Thanksgiving is my absolute favorite day of the year. The way I do it, it has all the advantages of a holiday with none of the oppressive side-effects. There are no presents, so there is no guilt or financial stress. The food is wonderful and comforting (with lots of leftovers). I can enjoy a jello mold or sweet potatoes with marshmallows without shame. The participants are so ill-assorted that there is no way it could be called a dinner party, so there is little worry about maintaining my cool. Moreover, there is no chance that anyone can mix up the date and ring the doorbell a day early. And somehow family is absorbed into the chaos and the calories in a way that tension is neutralized. The pleasure I feel as I gaze around the table is a far cry from the anxiety family life usually brings. Or used to.

Back when my children were small and I was working long hours, a couple of my colleagues and I founded the Thank God It’s Monday Club. Why, you may wonder did we prefer Monday to the more traditional Friday? Because after a weekend of clumsy parenting, unaccomplished tasks, stressful engagement with my husband and a pervasive sense of exhaustion, guilt and incompetence, it was a relief — a life saver, really — to get back to the office. There it was likely that at least once during the day I would feel that I was good at something, that I could complete something, that I could accomplish something worth doing, and that the people around me valued my presence. Our club was mostly made up of women with nuclear families, but we were often joined by those who had extended families and had spent time with them over the weekend.

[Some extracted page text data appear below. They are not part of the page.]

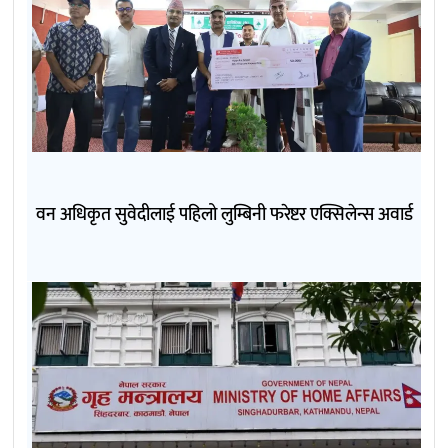
वन अधिकृत सुवेदीलाई पहिलो लुम्बिनी फरेष्टर एक्सिलेन्स अवार्ड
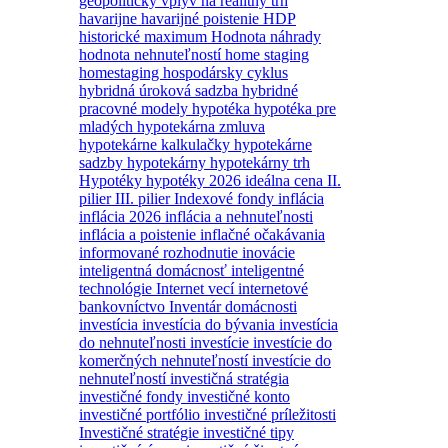
geopolitický vplyv na realitný trh
havarijne
havarijné poistenie
HDP
historické maximum
Hodnota náhrady
hodnota nehnuteľností
home staging
homestaging
hospodársky cyklus
hybridná úroková sadzba
hybridné
pracovné modely
hypotéka
hypotéka pre
mladých
hypotekárna zmluva
hypotekárne kalkulačky
hypotekárne
sadzby
hypotekárny
hypotekárny trh
Hypotéky
hypotéky 2026
ideálna cena
II.
pilier
III. pilier
Indexové fondy
inflácia
inflácia 2026
inflácia a nehnuteľnosti
inflácia a poistenie
inflačné očakávania
informované rozhodnutie
inovácie
inteligentná domácnosť
inteligentné
technológie
Internet vecí
internetové
bankovníctvo
Inventár domácnosti
investícia
investícia do bývania
investícia
do nehnuteľnosti
investície
investície do
komerčných nehnuteľností
investície do
nehnuteľností
investičná stratégia
investičné fondy
investičné konto
investičné portfólio
investičné príležitosti
Investičné stratégie
investičné tipy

Families are messy. Work is neater. It is a blessing to be able to draw on both for satisfaction and affirmation. As the Thank God It’s Monday Club confirmed for me, one often compensates for the other. Our generation is the first that had this option. Women in the first half of the twentieth century were either housebound and economically tied to their husbands, or if they did work outside the home, it was at menial and repetitive jobs for which they were paid very little. The only exception was Rosie the Riveter, who during World War II was recruited into the workforce and drummed out of it again when the men came home.

We fought our way into the interesting jobs, and we got paid enough to feel independent — though not as much as our male counterparts. But the main thing was that we developed skills, expertise, power — and self-confidence. We were persons, not chattel.

It is as self-respective, self-assured persons that we are entering our Second Adulthood, which is why we are able to experience this new stage of life with such glee. In my new book How We Love Now, I make the case for loving our work as a significant component of our emotional lives. To be cherished and incorporated into our reinvented lives going forward.

I can’t imagine my life without work. When mine is going well, the feeling is love-like. I think about it even if I am doing other things; I get excited when I embark on a particularly interesting task; I lose track of time when I am engrossed in it; and when I was deprived of my work (fired), I felt totally bereft. Most of my first-adulthood work put me in a community where I could count on the emotional and intellectual sustenance as well. Now I work on my own, and I miss that. But, like many women our age, I have come to treasure quality more than quantity in my friendships and meaning more than ambition in my work.

Erik Erickson (not Freud) observed that “love and work are the cornerstones of our humanness.” As we move on through life, we can be thankful when we are able to nurture both sources of nourishment.